St. Vincent brings a flamethrower and a troubled conscience to the party on all born screaming.

Album Cover for 'All Born Screaming' by St. Vincent . (Bandcamp)

Dylan Masvidal | Contributing Writer

How does the saying go again? Dance like no one’s watching? 

Well Annie Clark, the enigmatic tour de force behind St. Vincent, feels that isn’t enough. 

Her show of authenticity demands your attention. But don’t stare too hard or she’ll set you ablaze. 

When discussing her seventh studio album “All Born Screaming” with Apple Music’s Zane Lowe, Clark describes “harnessing chaos” as her M.O. to piece together song concepts through circuit boards and mere seconds of catchy machinery at work. 

What ensues is a disjointed yet wildly magnetizing exercise in exorcizing personal demons. 

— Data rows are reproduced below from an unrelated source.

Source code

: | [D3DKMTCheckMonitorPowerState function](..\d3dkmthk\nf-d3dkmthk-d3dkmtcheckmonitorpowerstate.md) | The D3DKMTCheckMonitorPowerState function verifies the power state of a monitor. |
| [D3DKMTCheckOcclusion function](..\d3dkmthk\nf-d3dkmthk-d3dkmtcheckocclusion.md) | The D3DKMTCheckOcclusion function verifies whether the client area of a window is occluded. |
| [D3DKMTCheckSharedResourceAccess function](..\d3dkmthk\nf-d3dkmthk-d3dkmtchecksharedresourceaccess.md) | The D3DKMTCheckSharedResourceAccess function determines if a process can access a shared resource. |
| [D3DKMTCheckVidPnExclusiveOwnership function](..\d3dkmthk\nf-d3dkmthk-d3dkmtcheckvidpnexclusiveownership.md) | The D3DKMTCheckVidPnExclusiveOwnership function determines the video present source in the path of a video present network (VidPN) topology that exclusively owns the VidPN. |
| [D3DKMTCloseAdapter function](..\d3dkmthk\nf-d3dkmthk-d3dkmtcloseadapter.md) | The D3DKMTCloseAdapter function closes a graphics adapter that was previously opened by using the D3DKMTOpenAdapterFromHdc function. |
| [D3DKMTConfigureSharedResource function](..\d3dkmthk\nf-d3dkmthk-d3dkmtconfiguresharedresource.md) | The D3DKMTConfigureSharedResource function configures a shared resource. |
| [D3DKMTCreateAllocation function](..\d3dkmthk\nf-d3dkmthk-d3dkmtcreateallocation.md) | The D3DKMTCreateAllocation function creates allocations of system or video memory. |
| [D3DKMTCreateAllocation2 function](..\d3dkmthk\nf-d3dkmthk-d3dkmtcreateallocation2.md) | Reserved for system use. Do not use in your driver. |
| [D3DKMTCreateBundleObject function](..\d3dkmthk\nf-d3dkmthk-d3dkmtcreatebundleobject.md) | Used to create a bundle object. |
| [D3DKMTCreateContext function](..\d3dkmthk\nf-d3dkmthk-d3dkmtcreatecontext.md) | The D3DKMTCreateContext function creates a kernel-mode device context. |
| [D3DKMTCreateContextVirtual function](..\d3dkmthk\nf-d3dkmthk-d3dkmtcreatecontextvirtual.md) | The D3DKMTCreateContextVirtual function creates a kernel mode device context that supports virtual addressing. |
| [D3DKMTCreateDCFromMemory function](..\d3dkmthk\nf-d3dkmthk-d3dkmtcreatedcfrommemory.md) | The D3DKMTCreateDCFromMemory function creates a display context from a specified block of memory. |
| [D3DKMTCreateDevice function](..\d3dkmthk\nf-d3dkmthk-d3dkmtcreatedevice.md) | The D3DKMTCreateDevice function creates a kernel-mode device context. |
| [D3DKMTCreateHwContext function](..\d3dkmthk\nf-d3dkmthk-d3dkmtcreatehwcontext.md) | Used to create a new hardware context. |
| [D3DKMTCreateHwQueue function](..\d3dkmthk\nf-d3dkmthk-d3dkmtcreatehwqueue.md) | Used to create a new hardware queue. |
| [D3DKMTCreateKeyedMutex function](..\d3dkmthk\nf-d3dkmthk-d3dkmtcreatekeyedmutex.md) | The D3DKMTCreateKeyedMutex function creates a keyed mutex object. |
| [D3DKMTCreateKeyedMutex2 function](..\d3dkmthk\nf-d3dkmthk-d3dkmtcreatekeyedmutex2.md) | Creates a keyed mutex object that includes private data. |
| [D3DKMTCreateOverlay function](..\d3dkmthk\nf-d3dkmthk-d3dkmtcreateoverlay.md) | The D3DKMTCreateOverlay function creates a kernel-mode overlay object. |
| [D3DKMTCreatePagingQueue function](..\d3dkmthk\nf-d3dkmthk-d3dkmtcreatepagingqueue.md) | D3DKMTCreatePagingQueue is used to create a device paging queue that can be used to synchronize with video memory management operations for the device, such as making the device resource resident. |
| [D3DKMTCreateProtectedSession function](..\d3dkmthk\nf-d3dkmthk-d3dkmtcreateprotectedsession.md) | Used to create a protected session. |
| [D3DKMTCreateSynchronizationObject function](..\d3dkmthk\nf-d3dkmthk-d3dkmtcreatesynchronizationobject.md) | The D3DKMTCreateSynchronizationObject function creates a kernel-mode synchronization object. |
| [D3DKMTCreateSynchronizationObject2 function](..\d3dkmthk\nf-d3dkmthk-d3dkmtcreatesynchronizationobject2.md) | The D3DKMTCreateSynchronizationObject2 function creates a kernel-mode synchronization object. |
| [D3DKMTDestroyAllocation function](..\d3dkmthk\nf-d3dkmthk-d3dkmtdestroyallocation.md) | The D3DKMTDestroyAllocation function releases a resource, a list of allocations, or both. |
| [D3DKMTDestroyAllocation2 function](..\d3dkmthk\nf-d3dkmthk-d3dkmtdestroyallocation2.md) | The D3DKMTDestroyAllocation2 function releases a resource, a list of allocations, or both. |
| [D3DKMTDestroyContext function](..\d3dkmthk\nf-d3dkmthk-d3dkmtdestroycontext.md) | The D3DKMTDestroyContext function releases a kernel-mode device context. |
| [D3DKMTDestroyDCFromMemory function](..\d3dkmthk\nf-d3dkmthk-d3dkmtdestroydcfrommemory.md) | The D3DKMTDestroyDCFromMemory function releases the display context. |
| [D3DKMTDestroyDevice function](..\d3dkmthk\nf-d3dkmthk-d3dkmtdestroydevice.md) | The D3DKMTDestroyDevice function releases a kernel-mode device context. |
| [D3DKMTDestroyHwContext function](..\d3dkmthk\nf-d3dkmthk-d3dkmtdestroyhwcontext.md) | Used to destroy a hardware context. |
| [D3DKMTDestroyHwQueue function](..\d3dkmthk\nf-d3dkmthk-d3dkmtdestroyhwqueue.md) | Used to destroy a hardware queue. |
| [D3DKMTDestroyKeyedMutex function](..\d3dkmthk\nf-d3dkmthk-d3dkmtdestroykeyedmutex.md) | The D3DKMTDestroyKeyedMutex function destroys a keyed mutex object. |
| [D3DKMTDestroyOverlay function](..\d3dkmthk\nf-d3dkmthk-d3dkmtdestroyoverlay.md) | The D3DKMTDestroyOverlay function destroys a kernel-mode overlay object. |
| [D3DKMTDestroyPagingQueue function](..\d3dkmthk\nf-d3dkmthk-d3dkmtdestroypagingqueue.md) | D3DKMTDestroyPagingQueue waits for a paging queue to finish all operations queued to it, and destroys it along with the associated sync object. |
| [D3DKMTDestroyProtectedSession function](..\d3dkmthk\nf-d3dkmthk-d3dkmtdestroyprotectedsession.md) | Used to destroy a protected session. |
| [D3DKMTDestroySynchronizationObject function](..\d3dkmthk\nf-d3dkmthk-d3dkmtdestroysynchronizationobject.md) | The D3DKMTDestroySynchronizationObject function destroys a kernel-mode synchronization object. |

If you needed proof enough of Clark’s sharp edge going into this record, look no further than the Dave Grohl-backed lead single “Broken Man,” which left me anything but: an unapologetically industrial rock adrenaline rush that convinces you of humanity’s ability to run through brick walls like a Lee Majors stuntman on horse pills. 

Putting aside my infatuation with the cold-blooded percussion and abrasive guitar work for a moment, there’s a revealing structure choice by Clark to layer the chorus and second verse on top of each other in the latter half that couldn’t be more indicative of her musical prowess. 

The central juxtaposition of pleasure and pain is on full display with lines such as “Who the hell do you think I am?” and “Lover, nail yourself right to me/If you go, I won’t be well.” 

Referencing newborns in the album title wasn’t by chance. The metaphor lets itself out of the box from the first track “Hell Is Near”: “Signs of life, the beginning…our beginning, begin again.” Poignant sentiment fills each lyric as they fuse with the folksy chord progression and set the stage for the feelings of misery Clark wrestles with on “All Born Screaming.” 

You instantly sympathize with her cry for help on the bombastic synth ballad “Reckless” while also left speechless by her villainous attitude towards love connections accompanied by 70s prog rock keys on “Flea.” 

It’s a testament to Clark’s ear for production that her first fully self-produced album executes so many styles on a stunning level. 

Which is why seeing her creation lose a couple screws nearing the finish line stings a bit extra. 

Normally I have no qualms with a full body of work encountering some hiccups along the road. Nobody’s perfect. These mistakes are not easily forgotten, though, sticking out harder than Nute Gunray in the Star Wars prequel trilogy. 

First there’s the despairing “The Power’s Out” who’s storytelling very clearly pays homage to David Bowie’s own song “Five Years.” 

Bringing my enjoyment to a halt is not the borrowing of ideas but rather how out of place the subject matter is incorporated. 

Sure, it loosely ties in to the album’s concepts, only to derail the self-reflective voyage in service of a gratuitous detour that lacks emotional depth. This track isn’t half the faux pas “Sweetest Fruit” is however. What an oversight. I’d like to make up my own headcanon for this song and assume she forgot how to make music for four minutes. 

Ugly, clunky boops and beeps and a piss poor tribute to the tragically deceased artist SOPHIE combine for a grotesque sonic cocktail reeking of opportunistic intent, no matter how well-intentioned it was in reality. 

Two misses in a succinct 10-song tracklist inevitably stand out when they pull you out of the experience in cringey fashion. 

Still, how can I stay mad at a record with “Big Time Nothing.” 

Leave it to Clark to get me up out of my seat doing the cabbage patch by crafting what sounds like the love child of Prince and Nine Inch Nails with a dash of Madonna’s talky vocal inflection. 

Heavenly on even deaf ears. 

Again, beats with a certain electronic stickiness paired with lyrics confronting your apathy is a brilliant dichotomy presented. Thankfully, “All Born Screaming” comes to a close with its title track making for a satisfying thematic conclusion. 

Clark details the turmoil of her journey up until this point, making note of all the “stolen hearts [she] didn’t need, but…always paid for them” and how she’s “never exhaled.” Repeating the chorus to the very end while the instrumental switches into a breakcore beat of sorts spells the message out for the audience. 

Clark wants to break away from the firestorm she’s become, leaving romantic casualty after romantic casualty in her wake. Whether or not she’ll forgive herself for her past sins is left unanswered, doesn’t change the fact of her newfound appreciation for life itself, and to that I say cheers!